D'abord, Eco est un érudit : il connaît un nombre de choses assez délirantes, assez bien pour être plongé dans la tragédie de la connaissance : comment savoir que les autres ne savent pas ce que vous savez ? Ca contamine son roman et le rend parfois difficilement lisible, en particulier quand ses moines prononcent une phrase écrite dans le texte en latin (alors qu'ils parlent tout le temps latin). Il le fait aussi un peu en fin de roman avec de l'allemanique vernaculaire, mais ça a moins d'impact, puisqu'il n'écrit aucun paragraphe entier dans cette langue que je ne comprends pas mieux que le latin.
Par ailleurs, cet érudit est assez loin de Tolkien, puisqu'il voit, je pense, le monde comme sujet à plaisanterie, satire et amusements littéraires divers. Donc on trouve dans ce roman quelques passages où il se pique à certains jeux littéraires, typiquement celui de l'énumération, qui sera reproduit cinq ou six fois durant le roman, toujours au détriment du lecteur, puisque ces listes de péchés sont rigoureusement inutiles et absolument pénibles. On y trouve aussi quelques paragraphes dans la veine de Proust : une phrase, beaucoup trop longue, se perd dans un marécage de sens avant de disparaître, me laissant perdu dans son récit ... C'est pénible, pas forcément nécessaire.
En revanche, le côté intellectuel amusé lui offre le tour de force de résoudre cette enquête par accidents, après nous avoir dans tout le roman un enquêteur sûr de sa force déductive, et rempli de réflexion scientifique. C'est particulièrement amusant.
A cela s'ajoute un plaidoyer évident dans plusieurs passages mettant en scène cette fameuse discussion sur la richesse du Christ. A chaque fois, le personnage principal défend l'idée de la liberté de penser, voire de s'exprimer, quand bien même la pensée sort d e l'orthodoxie.

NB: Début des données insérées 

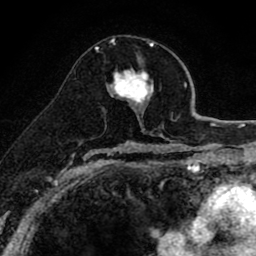
Breast MRI (dynamic contrast-enhanced), one axial slice. Cropped to one breast. Dynamic contrast-enhanced series, time point 2 of 8 at this slice position (early post-contrast). 1.5 T. TE 2.7 ms, TR 6.6 ms. 2 mm slice thickness. 256 × 256 image matrix, field of view 150 × 150 mm. Female patient.
Structures marked on this image (semi-automatic segmentation, software-assisted and operator-edited):
- enhancing-tissue mask used for the functional tumour volume (all voxels passing the contrast-enhancement thresholds inside the analysis volume; usually the tumour): bounding box (x1, y1, x2, y2) in pixels: (108, 69, 153, 117)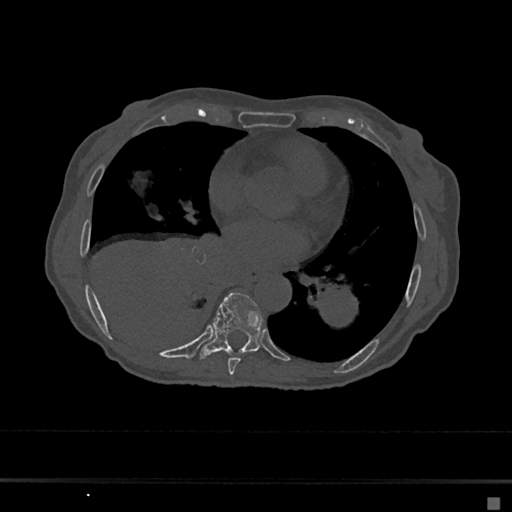
CT including the spine, one axial slice. Position 342 of 797 along the scan axis. Reconstruction kernel Br40s/3. Bone window (W 1800 / L 400 HU). 0.5 mm slice thickness. 512 × 512 image matrix, field of view 360 × 360 mm. Patient: female, 68 years. Case-level facts recorded for this patient, not image findings: primary cancer: renal.
Annotated regions visible in this slice (semi-automatically segmented with operator editing):
- T7 vertebra: box from (x=228, y=358) to (x=241, y=375) px
- T8 vertebra: (x=199, y=292)–(x=262, y=359)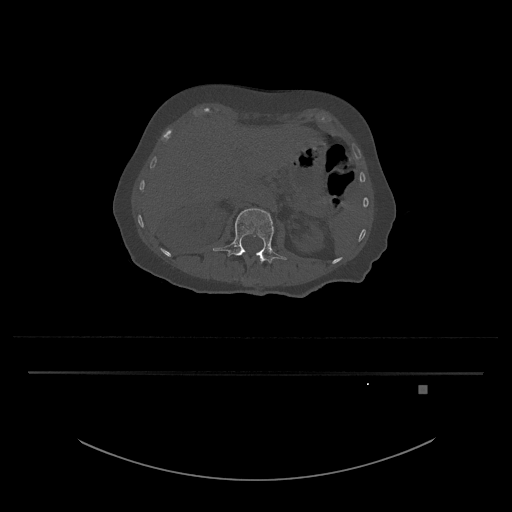
CT including the spine, one axial slice; bone window (W 1800 / L 400 HU); 0.5 mm slice thickness; 512 × 512 image matrix, field of view 500 × 500 mm. Patient: female, 57 years. From the clinical record (not read from this slice): primary cancer: cervical.
Structures marked on this image (semi-automatically segmented with operator editing):
- L1 vertebra: bounding box <257,255,265,262> (left, top, right, bottom; pixels)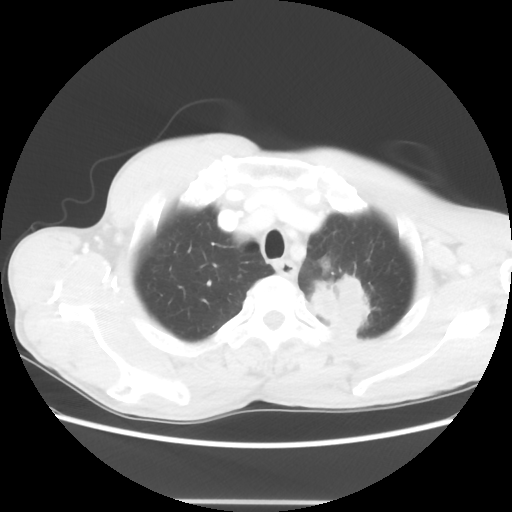
Chest CT, one axial slice. Slice 56 of 62 in the series (ordered by position). Lung window (W 1500 / L -600 HU). 5 mm slice thickness. 512 × 512 image matrix. Male patient, age 61 years. Case-level facts recorded for this patient, not image findings: clinical TNM (as recorded): T3 N1 M1.
Outlined on this slice (rectangle marked by the reading radiologist):
- lung tumour (recorded histology: adenocarcinoma): bounding box (x1, y1, x2, y2) in pixels: (308, 271, 374, 337)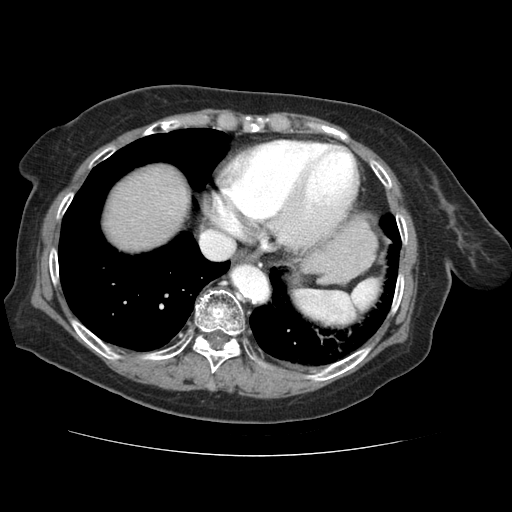
Contrast-enhanced abdominal CT (liver protocol), one axial slice. Slice 60 of 73 in the series (ordered by position). Reconstruction kernel STANDARD. 120 kVp. Soft-tissue window (W 400 / L 40 HU). 2.5 mm slice thickness. 512 × 512 image matrix, field of view 360 × 360 mm. Case-level facts recorded for this patient, not image findings: diagnosis: hepatocellular carcinoma (patient treated with transarterial chemoembolisation; whether this scan precedes or follows treatment is not stated here); TNM stage (as recorded): Stage-IVB; Child-Pugh class: A; tumour differentiation: well differentiated; tumour nodularity: uninodular.
Annotated regions visible in this slice (semi-automatic segmentation, software-assisted and operator-edited):
- liver parenchyma outside the tumour (the mass and vessels are separate outlines, so this box may not span the whole liver): bounding box <106,166,188,250> (left, top, right, bottom; pixels)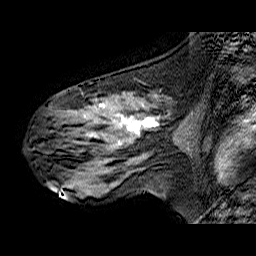
Breast MRI (dynamic contrast-enhanced), one sagittal slice; slice 35 of 60 in the series (ordered by position); dynamic contrast-enhanced series, time point 2 of 6 at this slice position (early post-contrast); 1.5 T; TE 6.3 ms, TR 32.9 ms; 4 mm slice thickness; 256 × 256 image matrix, field of view 200 × 200 mm. Female patient. From the clinical record (not read from this slice): setting: breast cancer imaged before/during neoadjuvant chemotherapy; receptor status: HER2-positive.
Structures marked on this image (semi-automatically segmented with operator editing):
- analysis volume of interest (the breast-tissue region the enhancement analysis was run in; not a lesion): bounding box [x1, y1, x2, y2] px = [34, 87, 174, 173]
- tumour enhancement mask (voxels above the 100 % enhancement threshold inside the analysis volume of interest): [94, 104, 159, 144]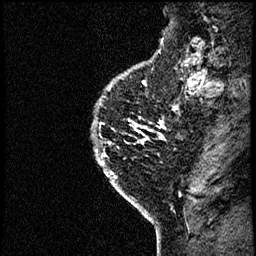
Breast MRI (dynamic contrast-enhanced), one sagittal slice. Position 54 of 60 along the scan axis. Dynamic contrast-enhanced study with each time point stored as its own series, time point 2 of 4 at this slice position (early post-contrast, ordered by acquisition time). 1.5 T. TE 4.2 ms, TR 17.6 ms. 2 mm slice thickness. 256 × 256 image matrix, field of view 200 × 200 mm. Patient: female, 40 years. From the clinical record (not read from this slice): setting: breast cancer imaged before/during neoadjuvant chemotherapy; receptor status: HER2-positive.
Outlined on this slice (semi-automatic segmentation, software-assisted and operator-edited):
- analysis volume of interest (the breast-tissue region the enhancement analysis was run in; not a lesion): bounding box [x1, y1, x2, y2] px = [86, 55, 185, 206]
- tumour enhancement mask (voxels above the 100 % enhancement threshold inside the analysis volume of interest): [95, 125, 160, 206]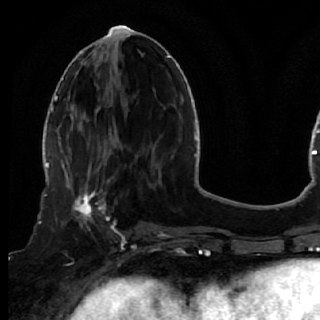
Breast MRI (dynamic contrast-enhanced), one axial slice. Slice 21 of 72 in the series (ordered by position). Cropped to one breast. Dynamic contrast-enhanced series, time point 2 of 7 at this slice position (early post-contrast). 1.5 T. TE 2.6 ms, TR 5.7 ms. 320 × 320 image matrix, field of view 200 × 200 mm. Female patient.
Structures marked on this image (semi-automatic segmentation, software-assisted and operator-edited):
- enhancing-tissue mask used for the functional tumour volume (all voxels passing the contrast-enhancement thresholds inside the analysis volume; usually the tumour): box from (x=51, y=170) to (x=119, y=249) px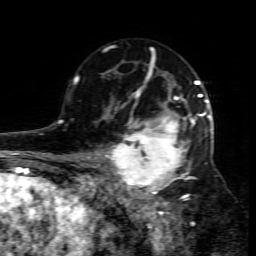
Breast MRI (dynamic contrast-enhanced), one axial slice; position 49 of 80 along the scan axis; cropped to one breast; dynamic contrast-enhanced series, time point 2 of 7 at this slice position (early post-contrast); 1.5 T; TE 4.3 ms, TR 8.8 ms; 2 mm slice thickness; 256 × 256 image matrix. Female patient.
Annotated regions visible in this slice (semi-automatically segmented with operator editing):
- enhancing-tissue mask used for the functional tumour volume (all voxels passing the contrast-enhancement thresholds inside the analysis volume; usually the tumour): bounding box (x1, y1, x2, y2) in pixels: (109, 95, 211, 206)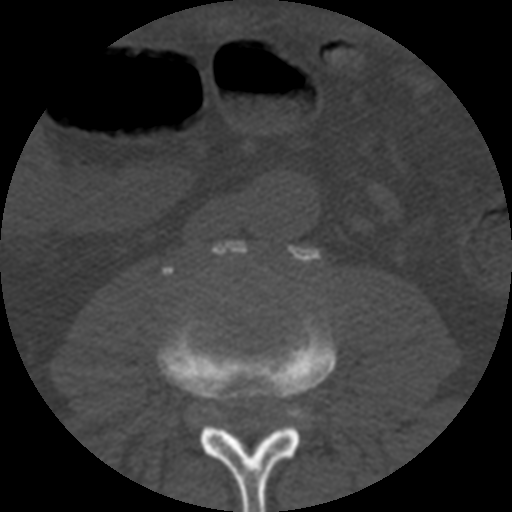
CT including the spine, one axial slice; position 111 of 508 along the scan axis; 120 kVp; bone window (W 1800 / L 400 HU); 512 × 512 image matrix. Patient age 57 years. Case-level facts recorded for this patient, not image findings: primary cancer: prostate.
Structures marked on this image (semi-automatically segmented with operator editing):
- L3 vertebra: bounding box <158,314,337,512> (left, top, right, bottom; pixels)
- L4 vertebra: <213,240,321,427>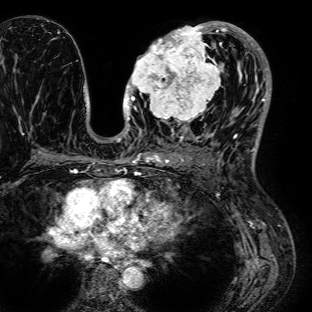
Breast MRI (dynamic contrast-enhanced), one axial slice. Slice 37 of 72 in the series (ordered by position). Cropped to one breast. Dynamic contrast-enhanced series, time point 2 of 7 at this slice position (early post-contrast). 1.5 T. TE 2.6 ms, TR 5.2 ms. 2.5 mm slice thickness. 312 × 312 image matrix, field of view 281 × 281 mm. Female patient.
Outlined on this slice (semi-automatic segmentation, software-assisted and operator-edited):
- enhancing-tissue mask used for the functional tumour volume (all voxels passing the contrast-enhancement thresholds inside the analysis volume; usually the tumour): bounding box <126,25,226,125> (left, top, right, bottom; pixels)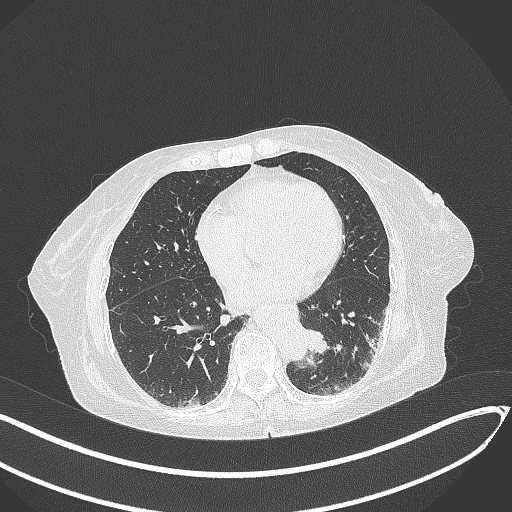
Chest CT, one axial slice; slice 82 of 324 in the series (ordered by position); reconstruction kernel B70f; lung window (W 1500 / L -600 HU); 1 mm slice thickness; 512 × 512 image matrix, field of view 400 × 400 mm. Female patient, age 82 years. Case-level facts recorded for this patient, not image findings: clinical TNM (as recorded): T1b N0 M1.
Structures marked on this image (bounding box drawn by a radiologist):
- lung tumour (recorded histology: adenocarcinoma): bounding box <300,325,338,364> (left, top, right, bottom; pixels)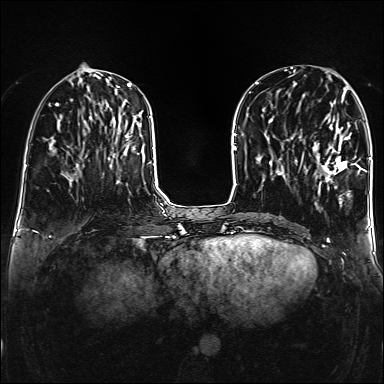
Breast MRI (dynamic contrast-enhanced), one axial slice; position 58 of 160 along the scan axis; dynamic contrast-enhanced series, time point 2 of 6 at this slice position (early post-contrast); 1.5 T; TE 2.3 ms, TR 5.2 ms; 1 mm slice thickness; 384 × 384 image matrix. Female patient.
Structures marked on this image (semi-automatically segmented with operator editing):
- enhancing-tissue mask used for the functional tumour volume (all voxels passing the contrast-enhancement thresholds inside the analysis volume; usually the tumour): bounding box (x1, y1, x2, y2) in pixels: (314, 119, 359, 195)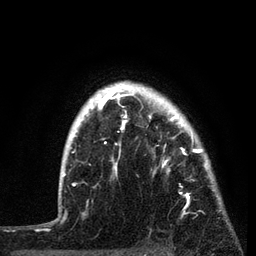
Breast MRI, one axial slice. Position 65 of 80 along the scan axis. Cropped to one breast. Dynamic contrast-enhanced series, time point 2 of 7 at this slice position (early post-contrast). 3 T. TE 2.2 ms, TR 5.4 ms. 256 × 256 image matrix. Female patient.
Annotated regions visible in this slice (semi-automatically segmented with operator editing):
- enhancing-tissue mask used for the functional tumour volume (all voxels passing the contrast-enhancement thresholds inside the analysis volume; usually the tumour): bounding box [x1, y1, x2, y2] px = [87, 82, 221, 216]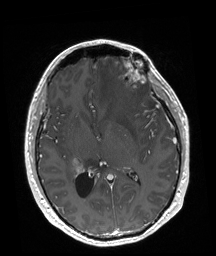
Brain MRI from a brain-tumour surgery series, one axial slice. Position 93 of 192 along the scan axis. T1-weighted post-contrast. 1 mm slice thickness. 216 × 256 image matrix.
Structures marked on this image (expert manual segmentation):
- tumour: bounding box <120,57,146,98> (left, top, right, bottom; pixels)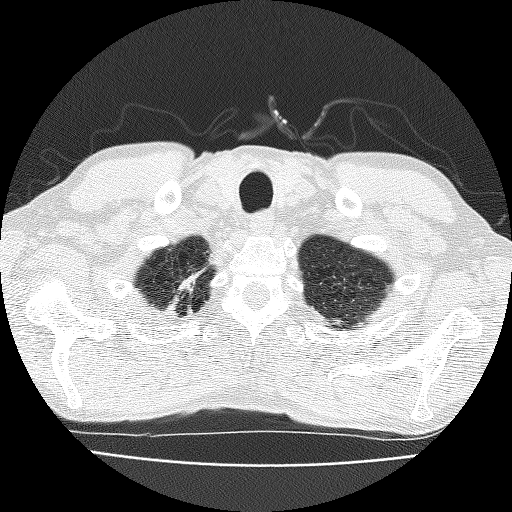
Axial slice from a low-dose chest CT screening exam, third screening round (two years after baseline), lung window (W 1500 / L -600 HU), 2 mm slice thickness, lung (sharp) reconstruction kernel (FC51), 120 kVp, slice 23 of 185 in the series. Male, age 63 years at enrolment. Current smoker at enrolment.
• Lesion marked by an expert reader, bounding box <147,258,228,323> (left, top, right, bottom; pixels).
• Screening reader's record for this exam (one nodule recorded; not confirmed to be the boxed lesion): non-calcified nodule or mass ≥4 mm, right upper lobe, 17 × 10 mm, spiculated (stellate) margins, soft tissue attenuation, pre-existing on the prior screen: yes; interval growth: yes.
• Official screen result: positive, other.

Evidement, les tenants d'une vision spirituelle du monde y verront une métaphore transparente, et habile, du monde actuel, et féliciteront l'auteur pour sa clairvoyance et sa capacité à user de la métaphore pour nous parler de la triste réalité de l'invasion de ces incroyants venus d'ailleurs. je crois pour ma part qu'il s'agit d'un vibrant plaidoyer pour la pensée critique et le fait de ne suivre personne aveuglement, ni le religieux porteur d'une foi ostentatoire, ni le politicien au message léché pour me faire détester tel ou tel.
Et puis il y a la bibliothèque, qu'il faut peut-être bien tenter de voir comme la métaphore d'un système de connaissances : dans la plupart des cas, la connaissance passe par des instances autorisées. Ne vaudrait-il pas mieux laisser tout un chacun "faire ses propres recherches" ? Je crois qu'Eco milite dans ce roman pour une forme de science citoyenne, bien éloignée de ce qu'est devenu aujourd'hui ce slogan de débiles mentaux : accéder aux connaissances, aux vraies connaissances, sans fard, sans masque, sans traduction, devrait permettre aux gens de se libérer de l'esclavage des croyances. Mais évidement, pour accéder à ces connaissances, il faut se remettre au niveau des sachants, et ça n'est pas toujours simple ...
Et c'est peut-être le plus gros écueil de ce roman : Eco nous éblouit de sa propre connaissance. Et même si son message est de nous pousser à nous approcher nous même de la connaissance, il nous le demande au nom d'une croyance qui serait que la connaissance serait libératrice. N'est-ce pas ce qu'on disait de tous les moyens de communication ? Et ces moyens de communication sont in fine toujours dévoyés pour remplacer la connaissance par une espèce de salmigondis de distractions plus ou moins intelligentes.
Comme vous le voyez, c'est une lecture qui ne m'a pas laissé indifférent. J'en ai aimé certains aspects, d'autres m'ont en fait profondément ennuyés (parce que l'auteur pérorait avec prétention). J'ai toutefois beaucoup lutté pour achever ce livre à la plume lourde comme un manuscrit médiéval. Je ne le recommande donc qu'aux lecteurs qui préfèrent les livres faisant réfléchir, et où rien ne se passe comme prévu, aux images animées, forcément simplistes.